Determines the decay rate of a cyclone after it makes landfall. Based on the central pressure deficit at landfall and the time over land, calculate the revised pressure deficit.

References:

  • Vickery, P. J. and L. A. Twisdale (1995). Wind-Field and Filling Models for Hurricane Wind-Speed Predictions. Journal of Structural Engineering 121(11): 1700-1709.

  • Powell, M., G. Soukup, S. Cocke, S. Gulati, N. Morriseau-Leroy, S. Hamid, N. Dorst and L. Axe (2005). State of Florida hurricane loss projection model: Atmospheric science component. Journal of Wind Engineering and Industrial Aerodynamics, 93(8): 651-674.

class LandfallDecay(configFile, dt)

Bases: object

Description: Calculates the decay rate of a tropical cyclone after it has made landfall. Based on the work of on the model of Vickery & Twisdale (1995) and employed in the Florida Hurricane Loss model of Powell et al. (2005). The model is tuned for Florida conditions, and so may require some further tuning for the region of interest.

Parameters

  • configFile (str) – Configuration file

  • dt (float) – time step of the generated cyclone tracks

Members: dt - time step of the generated cyclone tracks landMask - 2D array of 0/1 indicating ocean/land respectively (any positive non-zero value can be used to indicate land points)

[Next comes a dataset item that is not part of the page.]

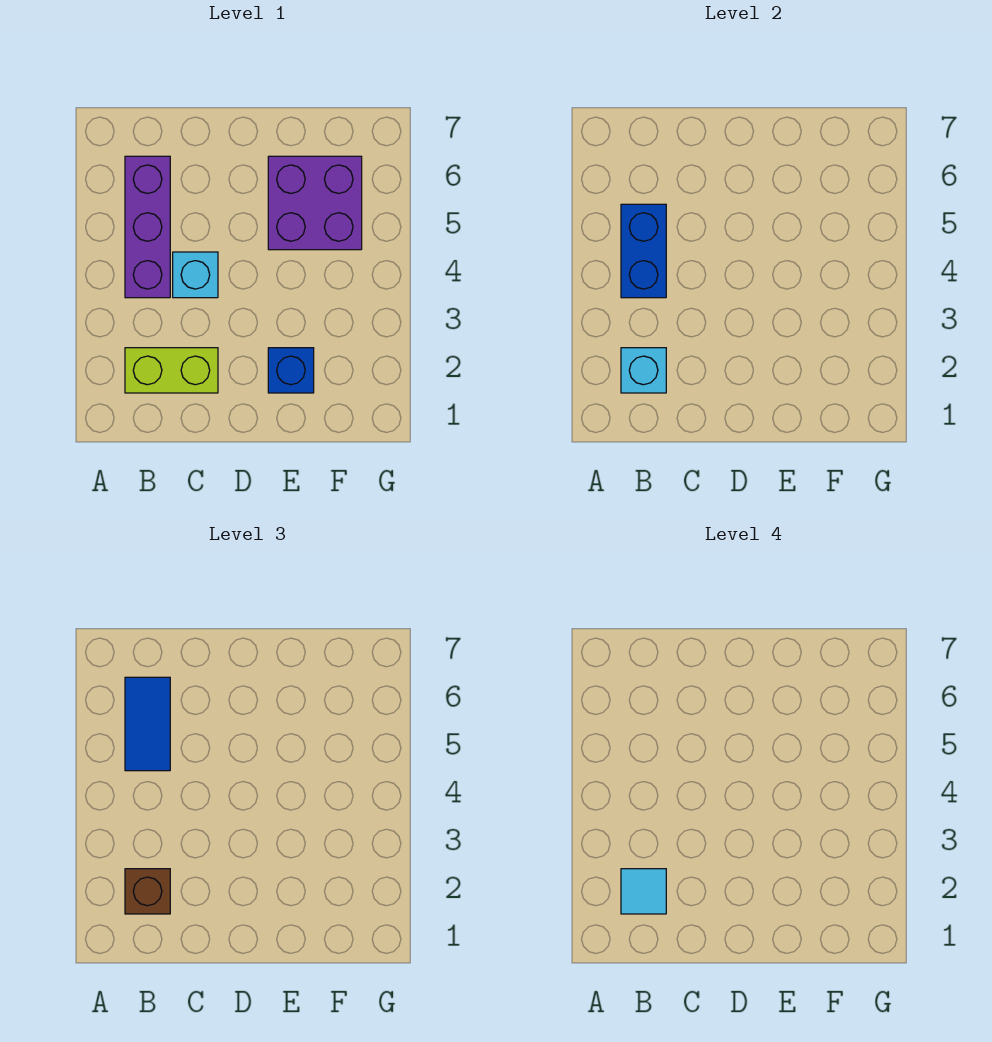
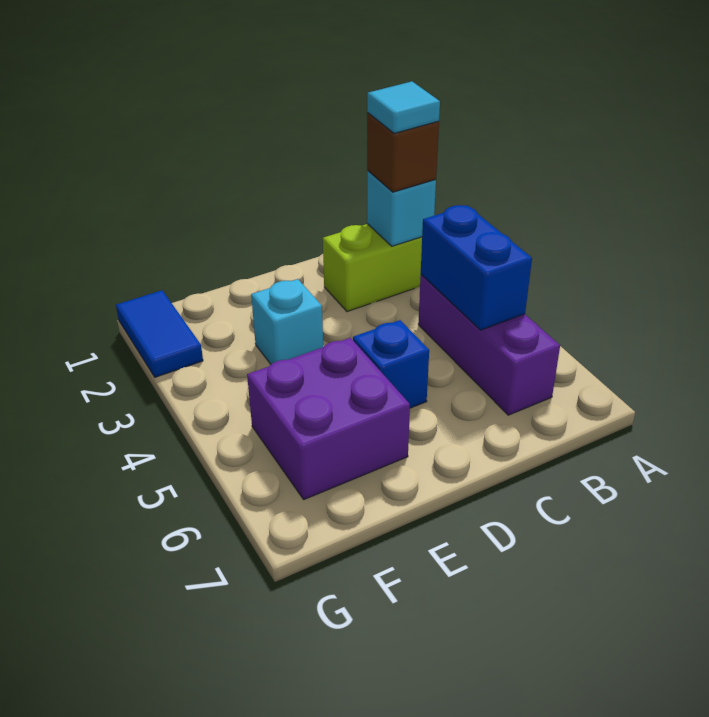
blue tile B5:B6 level 3 -> blue tile G1:G2 level 1
cyan brick C4 level 1 -> cyan brick E3 level 1
blue brick E2 level 1 -> blue brick D5 level 1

Methods: onLand - Determine if a cyclone centred at (cLon, cLat) is over land or not. pChange - If the cyclone centre is over land, then this function determines the filling as a function of the time elapsed since the storm made landfall.

onLand(cLon, cLat)

Determine if a cyclone centred at (cLon, cLat) is over land or not.

Parameters

  • cLon (float) – TC longitude

  • cLat (float) – TC latitude

Return type

boolean

Returns

True if TC is over land, False otherwise

pChange(pCentre, pEnv)

If the cyclone centre is over land, then this function determines the filling as a function of the time elapsed since the storm made landfall. a0 and a1 control the filling rate of the cyclone. Larger values increase the filling rate (i.e. cyclones decay faster). An additional random perturbation is applied to induce some additional variability. Original (V&T1995 values) for a0=0.006, a1=0.00046, eps=random.normal(0.0,0.0025)

Parameters

  • pCentre (float) – TC central pressure (hPa)

  • pEnv (float) – TC environmental pressure (hPa)

Return type

float

Returns

revised central pressure

Module contents

TrackGenerator – Tropical cyclone track generation

This module contains the core objects for tropical cyclone track generation.

Track generation can be run in parallel using MPI if the mpi4py library is found and TCRM is run using the mpirun command. For example, to run with 10 processors:

$ mpirun -n 10 python main.py cairns.ini

TrackGenerator can be correctly initialised and started by calling run() with the location of a configuration file:

>>> import TrackGenerator
>>> TrackGenerator.run('cairns.ini')

Alternatively, it can be run from the command line:

$ python TrackGenerator.py cairns.ini

Note the absence of a ‘-c’ flag (c.f. the normal TCRM command line arguments).